We look at Combinatorial Analytics,
where we do permutation and we actually can simulate things,
such as permutations of our different data sets.
You'll be able to see how these work.
We actually have tools built into Python that makes some of these things easier,
such as the calculation of permutations,
we can do permutations without replacement,
which is slightly different.
That's demonstrated here.
We then can also do combinations,
and combinations without replacement.
I also want to show a little bit more about probability, depending on what we are doing,
so for flipping a coin,
the probability of flipping a heads may be 0.5.
You can change this value and get
a different probability and that will change the result.
What we do then is we basically randomly choose either a heads or a tails
based on the probability we put in and we generate N of those.
So this effectively simulates flipping a coin N times,
where the probability is what we think it's going to be for a fair coin.
So here you go, we had heads,
heads, tails, tails et cetera,
when we could accumulate the number of heads in this particular random sample it was 11.

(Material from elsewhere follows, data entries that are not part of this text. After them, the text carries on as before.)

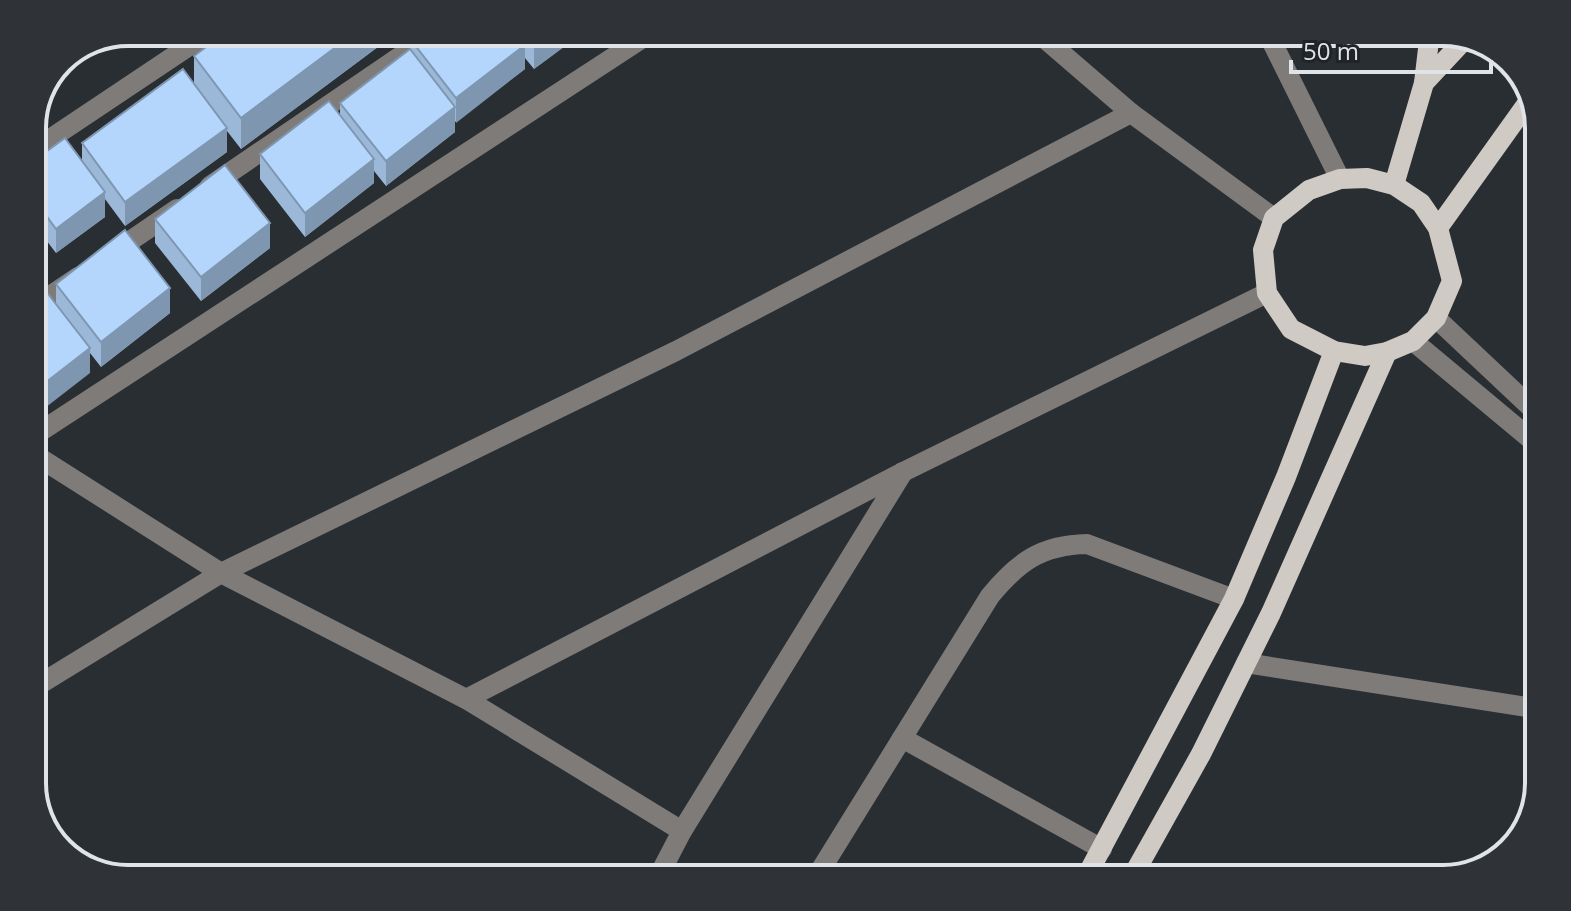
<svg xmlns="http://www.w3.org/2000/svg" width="1571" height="911" font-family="'Open Sans',sans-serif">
<rect width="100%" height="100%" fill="#292e33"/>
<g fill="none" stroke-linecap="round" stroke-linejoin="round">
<!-- minor -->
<g stroke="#7e7b79" stroke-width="20">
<polyline points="1037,32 1131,113 1274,218"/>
<polyline points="1267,32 1340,179"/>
<polyline points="32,151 210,32"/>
<polyline points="210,186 436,32"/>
<polyline points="111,254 177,209"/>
<polyline points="32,308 78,277"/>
<polyline points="1436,318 1539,415"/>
<polyline points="1413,341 1539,446"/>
<polyline points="32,437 652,32"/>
<polyline points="32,453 221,573 466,699 682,831"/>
<polyline points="1246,663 1539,709"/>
<polyline points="32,689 221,573 676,351 1131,113"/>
<polyline points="466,699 903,472 1267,293"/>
<polyline points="902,738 1102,849"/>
<polyline points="657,879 682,831 903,472"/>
<path d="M815,879l175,-283c28,-34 51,-51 97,-52l147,55"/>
</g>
<!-- major -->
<g stroke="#cfcac4" stroke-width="20">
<polyline points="1424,83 1430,32"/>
<polygon points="1367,178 1394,185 1421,203 1438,228 1452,281 1436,318 1413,341 1387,352 1365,356 1334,351 1291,329 1267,293 1263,250 1274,218 1309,190 1340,179"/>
<polyline points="1394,185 1424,83 1466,38"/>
<polyline points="1438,228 1531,98"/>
<polyline points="1085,879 1234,599 1286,477 1334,351"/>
<polyline points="1131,879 1201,754 1271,613 1387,352"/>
</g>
</g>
<!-- wall -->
<g fill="#9bb8d9">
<polygon points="398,32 241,149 227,131 227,152 125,226 105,199 105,217 56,253 43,236 43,255 32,263 32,162 82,161 82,143 194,83 194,56"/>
<polygon points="421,32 584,32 534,69 525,58 525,69 455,122 455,132 386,186 374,171 374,183 305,237 260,179 260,154 340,116 340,103 411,50 411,40"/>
<polygon points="155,219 270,248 201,301 155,243"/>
<polygon points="56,284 170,313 101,367 90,353 90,373 56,304"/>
</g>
<!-- shaded-wall -->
<g fill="#7e96b0">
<polygon points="356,32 398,32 241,149 241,118"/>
<polygon points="551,32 584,32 534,69 534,45"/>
<polygon points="525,45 525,69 456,123 456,98"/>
<polygon points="455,107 455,132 386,186 386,161"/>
<polygon points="227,128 227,152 125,226 125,202"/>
<polygon points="374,159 374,183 305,237 305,213"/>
<polygon points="105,192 105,217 56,253 56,229"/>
<polygon points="270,223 270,248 201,301 201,277"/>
<polygon points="43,231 43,255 32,263 32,239"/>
<polygon points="170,288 170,313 101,367 101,342"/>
<polygon points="90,348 90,373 32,418 32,393"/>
</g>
<!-- building -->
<g fill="#b4d6fc" stroke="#7e96b0" stroke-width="2">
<polygon points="226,32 356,32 241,118 194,56"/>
<polygon points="421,32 516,32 525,45 456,98 411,40"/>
<polygon points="524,32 551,32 534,45"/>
<polygon points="410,49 455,107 386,161 340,103"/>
<polygon points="183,69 227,128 125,202 82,143"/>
<polygon points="329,101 374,159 305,213 260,154"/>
<polygon points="65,138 105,192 56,229 32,196 32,162"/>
<polygon points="225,165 270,223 201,277 155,219"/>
<polygon points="32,216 43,231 32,239"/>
<polygon points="125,230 170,288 101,342 56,284"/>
<polygon points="45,290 90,348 32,393 32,300"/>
</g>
<!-- crop -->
<path d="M0 0H1571V911H0ZM128 46H1443A82 82 0 0 1 1525 128V783A82 82 0 0 1 1443 865H128A82 82 0 0 1 46 783V128A82 82 0 0 1 128 46Z" fill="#2f3338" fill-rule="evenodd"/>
<path fill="none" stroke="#e0e3e7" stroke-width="4" d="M128 46H1443A82 82 0 0 1 1525 128V783A82 82 0 0 1 1443 865H128A82 82 0 0 1 46 783V128A82 82 0 0 1 128 46Z"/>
<!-- scale -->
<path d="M1291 60v12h200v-12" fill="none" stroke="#e0e3e7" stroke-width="4"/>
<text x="1303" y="60" font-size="24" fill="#e0e3e7" stroke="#202429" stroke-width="6" paint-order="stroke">50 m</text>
</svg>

Which means the probability of getting a heads was only 0.44,
close but not exactly the same as what we expect theoretically.
Now, if we simulated more,
that number would likely approach 0.5, so what we expect.
We also do the same example with rolling a dice,
and we get a similar result.
Next we talk a little bit about Bernoulli trials and
the Binomial distribution and then we see
how this actually plays out when we flip a coin,
five coins, and how many heads we can get.
We also can look at the long term frequency,
and this is similar to what we saw before,
here is a bunch of heads,
what's the probability of getting a heads?
It was 0.4 In this particular example,
even though the probability was set to be 0.5.
If I go down farther we can make a plot of this and see
the long term frequency just like you saw in that previous website.
And you see that over time,
as we get increasingly large numbers of samples in this case 50,000 flips,
we started getting very close.
Notice that this is 0.5025.
So we're very close to the theoretical expectation, but not exact.
The rest of this notebook talks about other concepts that are
important in probability theory,
how we can take data and we can normalize it and get out different sets.
Again, here we're seeing a hundred rolls,
we are very close to that theoretical expectation
but as we increase the number of rolls, we get closer.
We can estimate probability from density by using histograms,
we just normalize the histogram,
we can create a cumulative distribution or a cumulative mass function.
This is nice, because if we can read off here,
we say what's the total bill that we expect 50% of the time?
And you could just read right off, and say,
well that's around $18.
That's what the CDF does.
So, with that I'm going to go ahead and stop.
There's a few other things in here,
but be sure to play with this notebook,
test these different concepts out yourself and get a very good feeling for probability.
Since we will be using it repeatedly throughout this course.
And in your career as a data analyst.